Goal of the exercise - Leaving nothing out, print each line of the material exactly.
Task inputs: Begin
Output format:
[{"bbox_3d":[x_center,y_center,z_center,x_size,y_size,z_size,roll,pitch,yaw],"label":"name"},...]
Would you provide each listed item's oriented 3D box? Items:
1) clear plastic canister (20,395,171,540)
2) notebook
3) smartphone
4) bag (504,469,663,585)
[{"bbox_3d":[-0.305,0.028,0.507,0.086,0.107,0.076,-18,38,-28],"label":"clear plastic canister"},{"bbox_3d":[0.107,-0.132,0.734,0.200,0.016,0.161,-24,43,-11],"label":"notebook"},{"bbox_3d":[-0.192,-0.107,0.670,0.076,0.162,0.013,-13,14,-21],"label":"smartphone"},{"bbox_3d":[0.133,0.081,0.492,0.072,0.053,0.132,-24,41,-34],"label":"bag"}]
Task inputs: End
Answer box -
Output format:
[{"bbox_3d":[x_center,y_center,z_center,x_size,y_size,z_size,roll,pitch,yaw],"label":"name"},...]
Would you provide each listed item's oriented 3D box? Items:
1) clear plastic canister (20,395,171,540)
2) notebook
3) smartphone
4) bag (504,469,663,585)
[{"bbox_3d":[-0.305,0.028,0.507,0.086,0.107,0.076,-18,38,-28],"label":"clear plastic canister"},{"bbox_3d":[0.107,-0.132,0.734,0.200,0.016,0.161,-24,43,-11],"label":"notebook"},{"bbox_3d":[-0.192,-0.107,0.670,0.076,0.162,0.013,-13,14,-21],"label":"smartphone"},{"bbox_3d":[0.133,0.081,0.492,0.072,0.053,0.132,-24,41,-34],"label":"bag"}]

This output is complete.